Ci sono luoghi usciti dal mondo che si ritrovano oltre il virus. C’è sul pianeta una rete di spazi immuni, minuscoli punti, invisibili persino alle mappe geografiche satellitari, scartati dalla contaminazione, lasciati dentro nel territorio nullo dell’oblio e della dimenticanza. Non sono cimiteri monumentali ma nature di viva memoria e umana riconciliazione con la storia. Nel vecchio Borgo di Papaglionti anche quest’anno la Pasqua si celebrerà nell’estasi del silenzio e della primavera.
di Vito Barresi
Forse è ancora lì, davanti al Calvario di Papaglionti, il borgo in magica rovina, abbandonato dopo il terremoto del 1905 e l’alluvione del 1952 che, camminando a pochi passi dal più vicino centro abitato, puoi oltrepassare senza controlli da parte dei gendarmi dell’antivirus, la zona rossa dei nostri peccati quotidiani, ritrovandoti finalmente nel lembo del mantello di una Pasqua interiore.
Una meditazione ascetica che prende architettonicamente la sua eterna forma rettangolare, custodita in una muratura di pietra granitica e di mattoni rossi ricoperti di segni di biacca e calce bianca sbiadita dal sole.
Dentro le tre nicchie che raccolgono in un contesto la preghiera, a destra e a sinistra più piccolo, lento, impercettibile, al centro forte senza tosse il respiro dell’uomo, i due polmoni orientale e occidentale della Madre Terra armonizzati in un istante, tracce di un affresco agreste che raffigurava scene della crocifissione.
Papaglionti è un territorio incorporeo, in cui si avverte la pace della natura che altrove non c’è più, è finita, la tranquillità e la calma di storie di vita e personaggi che sono ancora qui, pronti a raccontare la loro favola, l’esperire vivente del semplice che cerca la felicità.
La foto scattata da Mari Dalbis al Calvario di Papaglionti è un instagram prima di instagram, uno scatto meditato e fugace su un’ara, una pietra, un paesaggio, una natura che si racchiude in tre ogive di silenzio.
Qualcosa di staccato, riposato ma non rilassato, che racconta la storia di una comunità e di più generazioni che risalgono al 1200, espandendosi in un paesaggio di luce bucolica, un’alchimia di emozioni pulite, fissate con tocchi di colori a polaroid su una lastra d’altri tempi.
Una pellicola kodacrome scaricata e tranciata, strappata e poi ritrovata tra i ruderi dell’oratorio di una chiesa in rovina, che rispecchia una rappresentazione circolare, bidimensionale, figurativa, estatica, astratta, simile al fondo di una pala d’altare, molto ma molto somigliante alla pittura di Giotto.
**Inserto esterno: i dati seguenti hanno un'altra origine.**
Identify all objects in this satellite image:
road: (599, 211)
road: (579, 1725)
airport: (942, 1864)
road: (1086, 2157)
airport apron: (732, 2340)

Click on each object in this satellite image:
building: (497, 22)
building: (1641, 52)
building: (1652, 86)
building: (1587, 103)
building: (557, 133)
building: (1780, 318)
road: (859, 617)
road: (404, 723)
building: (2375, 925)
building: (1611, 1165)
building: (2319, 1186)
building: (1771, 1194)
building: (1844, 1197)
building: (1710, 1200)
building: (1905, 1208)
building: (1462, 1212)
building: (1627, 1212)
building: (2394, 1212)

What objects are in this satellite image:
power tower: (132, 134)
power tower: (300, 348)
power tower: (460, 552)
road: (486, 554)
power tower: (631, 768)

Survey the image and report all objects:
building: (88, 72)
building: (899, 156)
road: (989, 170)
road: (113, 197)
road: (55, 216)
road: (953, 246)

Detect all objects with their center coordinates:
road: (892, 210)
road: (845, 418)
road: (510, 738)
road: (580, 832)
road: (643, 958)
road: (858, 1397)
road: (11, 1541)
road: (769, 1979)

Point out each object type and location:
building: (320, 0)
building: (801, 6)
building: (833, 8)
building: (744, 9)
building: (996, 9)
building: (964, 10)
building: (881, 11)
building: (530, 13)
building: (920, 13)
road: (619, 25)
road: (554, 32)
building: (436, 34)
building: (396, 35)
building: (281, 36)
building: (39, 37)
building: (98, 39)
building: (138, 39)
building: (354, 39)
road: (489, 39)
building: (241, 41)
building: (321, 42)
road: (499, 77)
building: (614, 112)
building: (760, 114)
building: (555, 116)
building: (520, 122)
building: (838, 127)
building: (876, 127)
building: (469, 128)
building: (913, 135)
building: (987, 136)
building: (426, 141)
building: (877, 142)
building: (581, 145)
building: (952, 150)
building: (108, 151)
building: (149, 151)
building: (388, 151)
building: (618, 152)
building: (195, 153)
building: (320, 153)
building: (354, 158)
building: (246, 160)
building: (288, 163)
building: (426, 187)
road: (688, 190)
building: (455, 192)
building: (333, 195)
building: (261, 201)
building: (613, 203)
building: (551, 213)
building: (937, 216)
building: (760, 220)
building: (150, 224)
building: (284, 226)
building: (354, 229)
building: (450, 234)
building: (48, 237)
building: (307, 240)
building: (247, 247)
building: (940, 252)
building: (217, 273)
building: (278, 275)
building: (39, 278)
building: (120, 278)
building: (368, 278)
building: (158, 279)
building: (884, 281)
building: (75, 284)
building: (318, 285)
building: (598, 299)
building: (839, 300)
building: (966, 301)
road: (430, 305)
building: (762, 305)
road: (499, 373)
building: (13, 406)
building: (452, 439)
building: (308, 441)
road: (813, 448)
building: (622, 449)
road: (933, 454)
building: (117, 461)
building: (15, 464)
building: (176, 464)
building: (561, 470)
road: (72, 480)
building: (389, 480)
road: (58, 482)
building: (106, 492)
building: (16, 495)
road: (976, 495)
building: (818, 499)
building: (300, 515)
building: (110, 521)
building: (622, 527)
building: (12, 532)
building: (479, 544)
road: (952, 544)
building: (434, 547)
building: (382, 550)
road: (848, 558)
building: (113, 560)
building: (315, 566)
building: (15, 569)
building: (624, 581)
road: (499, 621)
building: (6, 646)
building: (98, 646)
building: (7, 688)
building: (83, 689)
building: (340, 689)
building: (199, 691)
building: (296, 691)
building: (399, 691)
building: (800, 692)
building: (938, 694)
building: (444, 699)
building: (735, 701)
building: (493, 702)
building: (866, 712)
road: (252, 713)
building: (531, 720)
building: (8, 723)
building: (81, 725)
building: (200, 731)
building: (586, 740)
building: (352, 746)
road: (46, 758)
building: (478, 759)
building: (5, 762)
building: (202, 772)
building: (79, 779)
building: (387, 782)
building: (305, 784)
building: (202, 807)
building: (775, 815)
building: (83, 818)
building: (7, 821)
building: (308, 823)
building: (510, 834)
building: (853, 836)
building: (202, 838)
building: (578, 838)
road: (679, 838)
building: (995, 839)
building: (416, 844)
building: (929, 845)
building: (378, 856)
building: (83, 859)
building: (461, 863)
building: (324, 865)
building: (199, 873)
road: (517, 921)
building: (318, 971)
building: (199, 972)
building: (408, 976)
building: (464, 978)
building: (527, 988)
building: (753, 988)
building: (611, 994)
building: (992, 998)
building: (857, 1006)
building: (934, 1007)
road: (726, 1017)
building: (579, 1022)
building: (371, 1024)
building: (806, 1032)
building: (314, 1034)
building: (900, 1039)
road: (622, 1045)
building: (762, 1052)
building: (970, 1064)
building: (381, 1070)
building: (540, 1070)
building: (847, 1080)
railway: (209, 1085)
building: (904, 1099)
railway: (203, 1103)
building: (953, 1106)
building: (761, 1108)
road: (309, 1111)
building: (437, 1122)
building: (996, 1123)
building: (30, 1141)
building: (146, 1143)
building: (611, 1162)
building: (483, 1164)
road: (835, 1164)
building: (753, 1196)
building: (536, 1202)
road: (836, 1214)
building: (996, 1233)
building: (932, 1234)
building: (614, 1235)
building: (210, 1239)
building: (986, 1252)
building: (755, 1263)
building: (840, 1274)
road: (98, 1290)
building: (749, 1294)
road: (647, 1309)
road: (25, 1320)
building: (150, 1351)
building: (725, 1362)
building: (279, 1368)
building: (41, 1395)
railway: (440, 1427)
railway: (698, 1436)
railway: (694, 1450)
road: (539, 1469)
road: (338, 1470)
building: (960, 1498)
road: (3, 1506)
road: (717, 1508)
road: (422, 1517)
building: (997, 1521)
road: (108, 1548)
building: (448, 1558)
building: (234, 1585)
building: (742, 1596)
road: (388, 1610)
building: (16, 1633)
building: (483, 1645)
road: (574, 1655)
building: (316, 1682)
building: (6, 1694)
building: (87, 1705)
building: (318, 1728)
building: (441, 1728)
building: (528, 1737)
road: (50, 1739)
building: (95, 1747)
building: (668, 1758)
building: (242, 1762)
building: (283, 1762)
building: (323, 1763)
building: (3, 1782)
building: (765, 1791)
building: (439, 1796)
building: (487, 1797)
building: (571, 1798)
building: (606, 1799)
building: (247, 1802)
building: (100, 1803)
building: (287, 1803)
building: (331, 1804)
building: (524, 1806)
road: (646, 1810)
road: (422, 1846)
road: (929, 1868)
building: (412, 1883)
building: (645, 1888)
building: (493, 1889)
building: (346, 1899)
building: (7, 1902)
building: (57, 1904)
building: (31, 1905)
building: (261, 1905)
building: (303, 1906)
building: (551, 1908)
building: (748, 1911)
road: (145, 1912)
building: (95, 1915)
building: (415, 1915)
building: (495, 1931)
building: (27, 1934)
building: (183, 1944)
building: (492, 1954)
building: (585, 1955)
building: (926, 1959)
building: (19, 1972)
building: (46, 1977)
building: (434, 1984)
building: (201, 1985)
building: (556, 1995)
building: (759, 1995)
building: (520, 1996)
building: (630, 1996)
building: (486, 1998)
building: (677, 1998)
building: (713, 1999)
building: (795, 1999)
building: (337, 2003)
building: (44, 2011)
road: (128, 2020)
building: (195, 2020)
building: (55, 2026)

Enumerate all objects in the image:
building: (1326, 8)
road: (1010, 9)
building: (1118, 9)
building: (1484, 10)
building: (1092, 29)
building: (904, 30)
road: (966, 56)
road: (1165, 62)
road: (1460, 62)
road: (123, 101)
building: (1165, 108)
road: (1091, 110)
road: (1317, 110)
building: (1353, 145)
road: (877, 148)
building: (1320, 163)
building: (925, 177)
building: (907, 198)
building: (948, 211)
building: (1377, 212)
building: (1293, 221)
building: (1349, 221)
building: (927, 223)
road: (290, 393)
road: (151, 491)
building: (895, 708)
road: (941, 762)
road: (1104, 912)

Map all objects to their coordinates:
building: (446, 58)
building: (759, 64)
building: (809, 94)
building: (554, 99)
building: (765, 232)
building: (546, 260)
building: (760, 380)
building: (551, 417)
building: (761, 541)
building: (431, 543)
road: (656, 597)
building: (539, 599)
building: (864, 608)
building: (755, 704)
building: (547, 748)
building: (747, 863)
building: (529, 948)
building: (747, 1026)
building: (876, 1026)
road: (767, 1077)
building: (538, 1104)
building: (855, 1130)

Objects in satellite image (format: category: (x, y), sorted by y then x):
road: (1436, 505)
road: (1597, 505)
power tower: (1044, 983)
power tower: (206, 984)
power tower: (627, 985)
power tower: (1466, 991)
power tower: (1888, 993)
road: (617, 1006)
Libera nos a malo di un Ligabue modulato secondo il ritmo interno di una inarrestabile dolcezza, la lacrima che solca un volto tradito e abbandonato e che fa piangere sule nostre vite sperdute, disorientate dall'est, inaridite dall'ovest, accecate dal nord, stordite dal sud, sulle cartoline stracciate di un passato interno che stava all’esterno e che abbiamo odiato, denigrato e combattuto, stravolto.
Immagino quanti con la camera a sud nella propria storia d’infanzia, adesso costretti nelle zone rosse tra Milano e Bologna, desiderano semplicemente l’aria, essere ora e qui tra i vicoli silenti di questo borgo spopolato, sospirando una Pasqua svanita, la gita fuori porta per oltrepassare le acque dopo la fuga dall’Egitto schiavista e inquinato, l’atmosfera, il pneuma spirituale e materiale del Lunedì dell’Angelo, a Pasquetta, oltre le catene del virus che ha annullato il respiro della folla, l’ossigeno delle persone.
E respirare piano l’odore dell’aglio che cresce in questi campi e matura nel tepore primaverile, e masticare l’erba amara in mezzo ai prati che sta sotto gli ulivi e che è di un verde intensissimo.
C’è un momento di fortissima malinconia davanti a questo luminoso Calvario di Papaglionti dove Pasqua è ritrovarsi insieme oltre ogni zona rossa, tra le archeologie rupestri di fedi e credenze svanite.
Nella pagina antiquata e persino anacronistica di una biografia, anima mundi di un piccolo paese travolto dal fato, un terremoto, un’alluvione, là dove nonostante tutto il virus non è ancora arrivato. E forse mai ci andrà.